Digital Ouija
On "Three's Company", the Mandela effect, and the two very different paths that we could take towards digitally preserving and accessing the essence of a person after they die
When actor Suzanne Somers died in October 2023, the artificial-intelligence boom had not really begun in earnest. ChatGPT was still quite new, and Google had not yet released Gemini. But her husband, Alan Hamel, says they had already discussed creating a digital twin for Somers after her Earthly life was over.
■ Hamel seems to want the Somers chatbot to become just as famous as the real person, and possibly even harder-working. “Suzanne AI”, as he called it to People Magazine, is supposed to be rolled out soon to her website, where Hamel says fans “can come and just hang out with her”.
■ It has been fairly obvious that we were going to land here someday: “Talking” to the dead has been an enduring pastime (see: Ouija boards), and the idea of talking to a computer is at least as old as “Star Trek”. There are ways this can be done well, and ways it can be done harmfully.
■ A program could be trained on an individual’s written and recorded output and subsequently queried, just like one might enter a question into a search engine. For people with lots of writing or recordings to their credit, the resulting database could be quite useful.
■ If the machine furnishes a response that clearly puts the answer at arm’s length, then that’s probably a net good. Put another way, if the answer could be voiced by any radio or television news anchor, then it’s probably just fine. We could call such a tool a “personality engine”, in the sense that it acts like a search engine for an individual’s personality.
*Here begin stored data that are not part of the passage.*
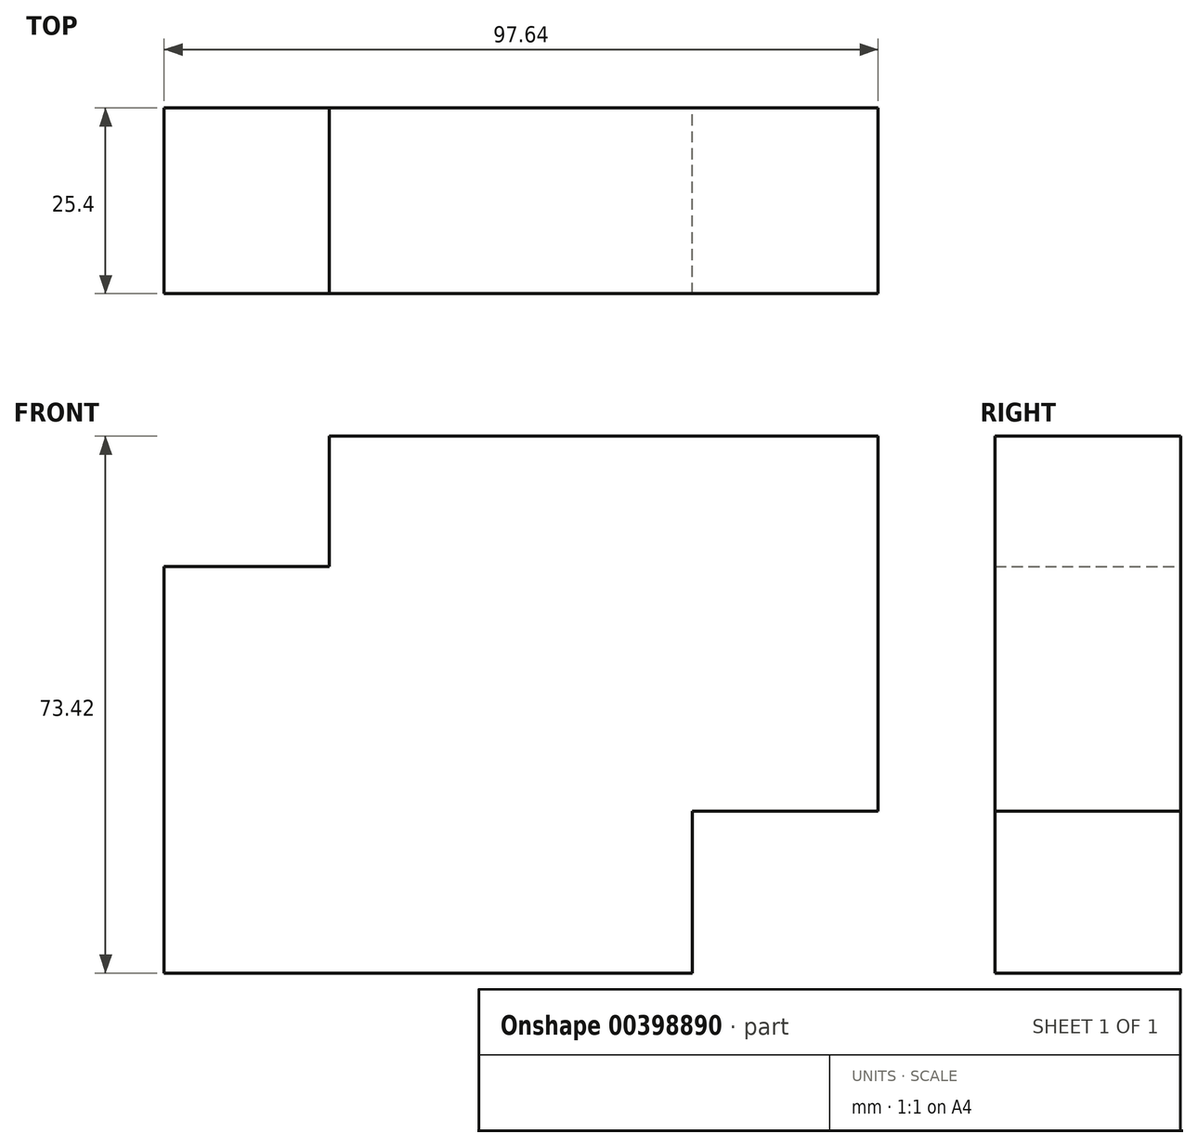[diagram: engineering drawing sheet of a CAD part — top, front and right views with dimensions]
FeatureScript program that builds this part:
annotation { "Feature Type Name" : "Feature", "Feature Type Description" : "" }
export const myFeature = defineFeature(function(context is Context, id is Id, definition is map)
    precondition{}
    {
        {
            var Q0;
            Q0=qCreatedBy(makeId("Front.planeOp"),FACE);
            var sketch = newSketch(context, id + "F0", { "sketchPlane" : qUnion([Q0])});
            skLineSegment(sketch, "E0.bottom", {"start": v(-67.68, 43.2) * mm, "end": v(4.58, 43.2) * mm});
            skLineSegment(sketch, "E0.top", {"start": v(-67.68, -12.42) * mm, "end": v(4.58, -12.42) * mm});
            skLineSegment(sketch, "E0.left", {"start": v(-67.68, 43.2) * mm, "end": v(-67.68, -12.42) * mm});
            skLineSegment(sketch, "E0.right", {"start": v(4.58, 43.2) * mm, "end": v(4.58, -12.42) * mm});
            skLineSegment(sketch, "E1.bottom", {"start": v(-45.12, 61) * mm, "end": v(29.96, 61) * mm});
            skLineSegment(sketch, "E1.top", {"start": v(-45.12, 9.7) * mm, "end": v(29.96, 9.7) * mm});
            skLineSegment(sketch, "E1.left", {"start": v(-45.12, 61) * mm, "end": v(-45.12, 9.7) * mm});
            skLineSegment(sketch, "E1.right", {"start": v(29.96, 61) * mm, "end": v(29.96, 9.7) * mm});
            skSolve(sketch);
        }
        {
            var Q0;
            {var subQ6=sQuery(id+"F0.wireOp",EDGE,"E1.bottom");Q0=makeQuery(id+"F0.imprint","IMPRINT",FACE,{"disambiguationData":[TD([[makeQuery(id+"F0.imprint","IMPRINT",EDGE,{"derivedFrom":subQ6}),-1.0]])]});}
            var Q1;
            {var subQ1=sQuery(id+"F0.wireOp",EDGE,"E0.top");Q1=makeQuery(id+"F0.imprint","IMPRINT",FACE,{"disambiguationData":[TD([[makeQuery(id+"F0.imprint","IMPRINT",EDGE,{"derivedFrom":subQ1}),1.0]])]});}
            var Q2;
            {var subQ0=sQuery(id+"F0.wireOp",EDGE,"E0.right");var subQ1=sQuery(id+"F0.wireOp",EDGE,"E0.bottom");var subQ2=makeQuery(id+"F0.imprint","INTERSECT",VERTEX,{"derivedFrom":[subQ1,subQ0]});Q2=makeQuery(id+"F0.imprint","IMPRINT",FACE,{"disambiguationData":[TD([[makeQuery(id+"F0.imprint","IMPRINT",EDGE,{"disambiguationData":[TD([[subQ2,1.0]])],"derivedFrom":subQ1}),-1.0]])]});}
            extrude(context, id + "F1", {"entities" : qUnion([Q0, Q1, Q2]), "depth" : 25.4 * mm});
        }
    });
■ But if a user insists on hearing an answer to their prompt in a synthesized version of a loved one’s voice, or yet further in a virtual video form (not unlike Max Headroom), then there are really grave risks of fundamentally confusing the wiring of human memory in ways that can’t be repaired. Memory is already fragile at best and easily corrupted at worst, and introducing convincing synthetic remakes of deceased people creates a wildly fraught ethical trap -- especially when AI hallucinations are already a known hazard.
■ Once human memory has been corrupted, there’s really no clear way of repairing it. We already live with unreliable eyewitness accounts and the Mandela effect. It can only turn much worse if “Suzanne AI” becomes one of a cast of thousands or even millions, filling our present with synthetic revivals of the past.